The old man had spoken at such length, and the spirit he had summoned earlier was beginning to ebb. His eyelids grew heavy: “Everything I know, I have told you, young master. What you do with it now is your affair.”

The night wind rose suddenly, and the jade chimes rang out clearly above.

The figure on the bed had already begun to drift, whether entering at last the long dream of some distant night, with no desire to wake.

The figure at the bedside rose quietly. The road had left a coat of dust about him, yet there was no trace of weariness or hollow pallor in his face — and his eyes, if anything, were a deeper black than before.

No. Things were far more complicated than they appeared on the surface.

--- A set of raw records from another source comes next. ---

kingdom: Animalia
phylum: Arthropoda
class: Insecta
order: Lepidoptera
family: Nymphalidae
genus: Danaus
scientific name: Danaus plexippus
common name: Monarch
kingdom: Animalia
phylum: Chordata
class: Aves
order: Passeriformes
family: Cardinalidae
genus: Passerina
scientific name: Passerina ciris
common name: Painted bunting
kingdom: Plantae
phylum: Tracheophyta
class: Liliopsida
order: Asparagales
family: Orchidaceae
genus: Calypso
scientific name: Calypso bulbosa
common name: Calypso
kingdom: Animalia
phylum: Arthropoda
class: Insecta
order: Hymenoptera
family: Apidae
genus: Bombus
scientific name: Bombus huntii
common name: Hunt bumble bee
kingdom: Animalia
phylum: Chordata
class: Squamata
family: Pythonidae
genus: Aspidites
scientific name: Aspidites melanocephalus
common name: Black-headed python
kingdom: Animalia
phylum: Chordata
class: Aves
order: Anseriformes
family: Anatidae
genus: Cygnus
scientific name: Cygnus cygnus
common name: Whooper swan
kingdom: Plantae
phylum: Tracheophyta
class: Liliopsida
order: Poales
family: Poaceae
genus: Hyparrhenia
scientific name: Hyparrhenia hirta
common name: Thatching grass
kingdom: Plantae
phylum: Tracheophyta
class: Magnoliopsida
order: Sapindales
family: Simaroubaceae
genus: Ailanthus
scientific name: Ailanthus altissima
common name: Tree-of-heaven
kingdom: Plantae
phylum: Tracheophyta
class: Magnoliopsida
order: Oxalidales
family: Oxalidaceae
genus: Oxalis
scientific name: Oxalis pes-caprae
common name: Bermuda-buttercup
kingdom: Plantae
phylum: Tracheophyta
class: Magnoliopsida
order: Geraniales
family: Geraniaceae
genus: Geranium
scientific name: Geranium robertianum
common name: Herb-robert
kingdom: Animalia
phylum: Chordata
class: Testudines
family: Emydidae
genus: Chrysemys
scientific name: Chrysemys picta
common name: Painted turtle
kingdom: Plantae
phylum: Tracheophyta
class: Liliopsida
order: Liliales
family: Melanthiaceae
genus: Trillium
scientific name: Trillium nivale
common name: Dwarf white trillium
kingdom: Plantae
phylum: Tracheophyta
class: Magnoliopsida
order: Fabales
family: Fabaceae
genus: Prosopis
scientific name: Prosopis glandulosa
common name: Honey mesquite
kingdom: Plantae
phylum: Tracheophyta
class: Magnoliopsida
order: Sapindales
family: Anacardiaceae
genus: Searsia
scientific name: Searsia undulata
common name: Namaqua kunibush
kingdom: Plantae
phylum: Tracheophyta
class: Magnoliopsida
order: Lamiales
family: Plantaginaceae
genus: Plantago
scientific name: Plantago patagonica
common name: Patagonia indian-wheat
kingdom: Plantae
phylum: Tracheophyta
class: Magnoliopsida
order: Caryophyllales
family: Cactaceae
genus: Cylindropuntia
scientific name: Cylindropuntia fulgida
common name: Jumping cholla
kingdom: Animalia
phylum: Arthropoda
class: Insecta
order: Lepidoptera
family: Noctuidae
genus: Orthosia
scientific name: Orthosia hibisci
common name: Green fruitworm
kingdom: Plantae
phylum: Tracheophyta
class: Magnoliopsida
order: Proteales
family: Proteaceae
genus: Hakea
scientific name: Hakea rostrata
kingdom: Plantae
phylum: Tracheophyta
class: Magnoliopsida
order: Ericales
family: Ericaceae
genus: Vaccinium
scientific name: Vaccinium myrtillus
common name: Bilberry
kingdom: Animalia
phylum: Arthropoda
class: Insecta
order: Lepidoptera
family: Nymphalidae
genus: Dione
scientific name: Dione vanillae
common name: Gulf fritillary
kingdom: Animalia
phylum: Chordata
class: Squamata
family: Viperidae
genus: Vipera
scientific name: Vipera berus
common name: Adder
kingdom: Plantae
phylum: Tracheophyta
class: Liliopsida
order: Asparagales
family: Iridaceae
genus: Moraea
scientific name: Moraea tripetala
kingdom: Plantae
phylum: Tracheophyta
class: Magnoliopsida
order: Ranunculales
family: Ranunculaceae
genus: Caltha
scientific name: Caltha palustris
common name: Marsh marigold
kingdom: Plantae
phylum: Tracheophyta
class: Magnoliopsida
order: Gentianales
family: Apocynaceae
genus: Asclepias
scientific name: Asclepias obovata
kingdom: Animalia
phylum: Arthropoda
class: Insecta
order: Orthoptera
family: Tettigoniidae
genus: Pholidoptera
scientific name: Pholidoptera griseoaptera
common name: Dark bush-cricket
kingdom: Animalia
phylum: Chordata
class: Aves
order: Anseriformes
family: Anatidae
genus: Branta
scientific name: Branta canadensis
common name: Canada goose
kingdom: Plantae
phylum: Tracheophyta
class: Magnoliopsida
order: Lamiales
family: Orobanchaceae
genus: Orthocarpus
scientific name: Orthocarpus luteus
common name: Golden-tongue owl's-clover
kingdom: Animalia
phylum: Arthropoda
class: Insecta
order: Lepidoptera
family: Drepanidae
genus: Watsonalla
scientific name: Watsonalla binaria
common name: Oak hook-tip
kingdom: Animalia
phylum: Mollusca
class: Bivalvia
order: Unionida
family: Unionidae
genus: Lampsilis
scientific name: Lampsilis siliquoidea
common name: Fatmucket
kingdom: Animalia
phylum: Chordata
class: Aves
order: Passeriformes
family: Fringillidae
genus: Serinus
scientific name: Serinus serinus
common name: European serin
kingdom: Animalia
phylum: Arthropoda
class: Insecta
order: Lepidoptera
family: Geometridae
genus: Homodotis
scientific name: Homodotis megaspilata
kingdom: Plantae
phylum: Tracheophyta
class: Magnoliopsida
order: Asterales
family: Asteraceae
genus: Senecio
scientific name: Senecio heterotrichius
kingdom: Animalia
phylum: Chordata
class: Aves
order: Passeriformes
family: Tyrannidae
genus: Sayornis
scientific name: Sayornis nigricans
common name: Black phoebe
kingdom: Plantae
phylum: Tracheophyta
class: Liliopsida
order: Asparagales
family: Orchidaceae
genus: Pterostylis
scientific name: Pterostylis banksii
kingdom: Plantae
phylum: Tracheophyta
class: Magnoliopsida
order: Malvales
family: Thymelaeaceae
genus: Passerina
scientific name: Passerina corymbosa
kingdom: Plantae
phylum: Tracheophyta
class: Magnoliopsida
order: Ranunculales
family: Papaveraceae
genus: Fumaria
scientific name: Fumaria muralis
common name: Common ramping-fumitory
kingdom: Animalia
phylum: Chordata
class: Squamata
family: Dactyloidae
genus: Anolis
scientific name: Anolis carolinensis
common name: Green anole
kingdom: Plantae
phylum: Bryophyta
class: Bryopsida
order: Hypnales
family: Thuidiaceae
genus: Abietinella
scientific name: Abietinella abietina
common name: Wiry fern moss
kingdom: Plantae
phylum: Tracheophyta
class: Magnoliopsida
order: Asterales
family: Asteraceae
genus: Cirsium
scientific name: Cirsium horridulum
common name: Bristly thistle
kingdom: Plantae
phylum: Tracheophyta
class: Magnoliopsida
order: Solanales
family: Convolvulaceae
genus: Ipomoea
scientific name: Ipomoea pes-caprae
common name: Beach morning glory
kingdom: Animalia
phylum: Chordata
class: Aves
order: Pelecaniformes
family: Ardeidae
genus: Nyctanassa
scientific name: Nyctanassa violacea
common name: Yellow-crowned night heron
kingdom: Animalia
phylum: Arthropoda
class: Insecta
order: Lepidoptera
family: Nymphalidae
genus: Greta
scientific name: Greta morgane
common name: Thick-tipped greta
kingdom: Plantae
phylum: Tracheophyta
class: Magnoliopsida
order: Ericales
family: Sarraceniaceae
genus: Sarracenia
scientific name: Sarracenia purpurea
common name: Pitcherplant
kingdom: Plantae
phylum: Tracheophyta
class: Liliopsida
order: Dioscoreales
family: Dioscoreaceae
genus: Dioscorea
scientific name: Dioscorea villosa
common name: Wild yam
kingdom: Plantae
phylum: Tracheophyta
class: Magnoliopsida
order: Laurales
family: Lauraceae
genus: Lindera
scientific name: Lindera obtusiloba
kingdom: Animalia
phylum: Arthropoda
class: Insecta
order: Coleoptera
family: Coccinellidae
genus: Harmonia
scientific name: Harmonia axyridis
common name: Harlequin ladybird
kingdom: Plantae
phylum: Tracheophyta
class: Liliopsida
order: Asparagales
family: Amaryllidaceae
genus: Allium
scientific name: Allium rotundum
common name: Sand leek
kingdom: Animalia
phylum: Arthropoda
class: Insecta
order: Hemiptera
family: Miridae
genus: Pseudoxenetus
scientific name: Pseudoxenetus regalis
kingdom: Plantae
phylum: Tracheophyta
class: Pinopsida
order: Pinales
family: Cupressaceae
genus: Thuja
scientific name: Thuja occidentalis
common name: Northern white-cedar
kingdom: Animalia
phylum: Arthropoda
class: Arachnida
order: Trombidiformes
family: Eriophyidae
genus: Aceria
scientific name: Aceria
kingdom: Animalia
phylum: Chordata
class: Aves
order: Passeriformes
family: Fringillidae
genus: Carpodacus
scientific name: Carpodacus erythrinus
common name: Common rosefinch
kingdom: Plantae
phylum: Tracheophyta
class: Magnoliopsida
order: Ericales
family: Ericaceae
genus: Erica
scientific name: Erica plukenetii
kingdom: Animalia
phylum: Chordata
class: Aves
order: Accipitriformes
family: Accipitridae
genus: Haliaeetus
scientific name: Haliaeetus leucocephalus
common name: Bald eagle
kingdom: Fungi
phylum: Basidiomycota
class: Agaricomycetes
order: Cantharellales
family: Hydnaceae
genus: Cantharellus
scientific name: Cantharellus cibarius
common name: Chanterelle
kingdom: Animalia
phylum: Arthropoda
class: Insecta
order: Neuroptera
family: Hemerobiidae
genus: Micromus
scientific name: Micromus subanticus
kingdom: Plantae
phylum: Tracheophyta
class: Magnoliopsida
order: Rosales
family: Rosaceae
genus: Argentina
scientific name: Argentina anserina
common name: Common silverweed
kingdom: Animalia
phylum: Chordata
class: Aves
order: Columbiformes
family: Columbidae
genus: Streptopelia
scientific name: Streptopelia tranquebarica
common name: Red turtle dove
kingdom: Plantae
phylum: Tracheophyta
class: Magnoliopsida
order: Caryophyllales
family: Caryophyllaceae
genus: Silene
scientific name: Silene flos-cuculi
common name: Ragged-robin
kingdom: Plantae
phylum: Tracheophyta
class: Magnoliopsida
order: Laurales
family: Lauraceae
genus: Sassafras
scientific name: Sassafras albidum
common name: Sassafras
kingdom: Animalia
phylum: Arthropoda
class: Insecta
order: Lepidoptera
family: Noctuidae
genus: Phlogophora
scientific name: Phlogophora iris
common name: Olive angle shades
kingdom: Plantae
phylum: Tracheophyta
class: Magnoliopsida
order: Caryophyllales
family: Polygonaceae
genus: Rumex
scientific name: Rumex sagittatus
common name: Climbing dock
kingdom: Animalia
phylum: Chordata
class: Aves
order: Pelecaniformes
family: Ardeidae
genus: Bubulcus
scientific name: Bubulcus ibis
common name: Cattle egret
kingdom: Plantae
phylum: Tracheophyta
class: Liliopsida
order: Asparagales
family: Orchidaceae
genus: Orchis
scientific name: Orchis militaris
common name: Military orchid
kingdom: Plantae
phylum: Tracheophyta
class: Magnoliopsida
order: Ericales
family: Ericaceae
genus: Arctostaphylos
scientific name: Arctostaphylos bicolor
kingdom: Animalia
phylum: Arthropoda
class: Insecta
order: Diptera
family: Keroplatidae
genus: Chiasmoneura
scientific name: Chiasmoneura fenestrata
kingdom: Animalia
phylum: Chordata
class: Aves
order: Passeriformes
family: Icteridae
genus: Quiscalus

That night in the imperial bedchamber of the Niexuan reign — what had the two emperors truly been arguing over, that a seal always kept secured in its case had fallen and been damaged? And why had the Qiu family afterward chosen to seal this one particular seal inside its case — going to such elaborate lengths to hide it, and protecting it even as their dynasty crumbled, willing to destroy it rather than let it fall into other hands?

Secret seal. Seal of secrets.

What other secrets did the Qiu house still hold?